INSTRUCTION: Search the data for the word "their" and copy each line that has it.

Page-level text extractions
——————
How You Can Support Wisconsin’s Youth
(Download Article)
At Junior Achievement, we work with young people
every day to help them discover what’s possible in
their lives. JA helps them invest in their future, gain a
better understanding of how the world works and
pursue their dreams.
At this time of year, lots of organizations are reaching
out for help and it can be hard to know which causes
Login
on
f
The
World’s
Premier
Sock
——————
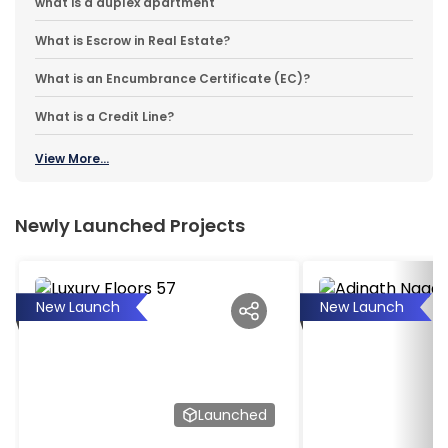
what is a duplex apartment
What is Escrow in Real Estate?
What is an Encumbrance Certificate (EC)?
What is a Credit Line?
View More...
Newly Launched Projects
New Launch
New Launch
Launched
——————
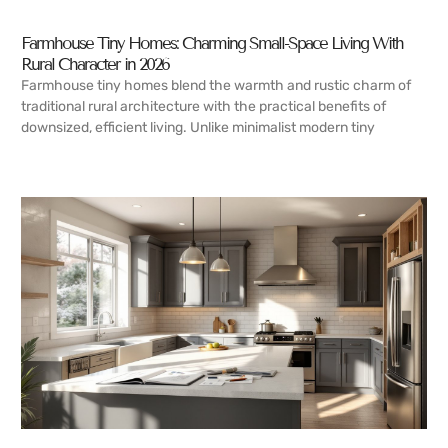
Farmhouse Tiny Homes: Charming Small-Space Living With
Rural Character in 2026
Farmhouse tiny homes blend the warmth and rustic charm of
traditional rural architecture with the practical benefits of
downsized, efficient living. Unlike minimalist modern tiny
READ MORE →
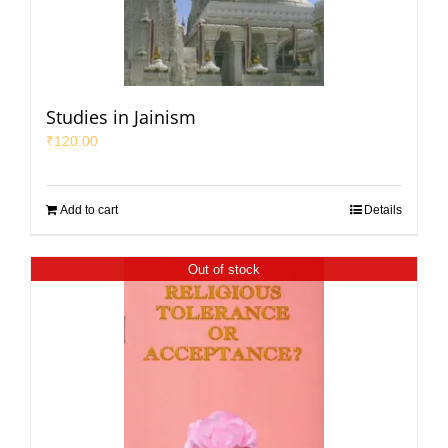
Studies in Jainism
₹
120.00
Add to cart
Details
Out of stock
——————
EXERCISE RESPONSE:
their lives. JA helps them invest in their future, gain a
pursue their dreams.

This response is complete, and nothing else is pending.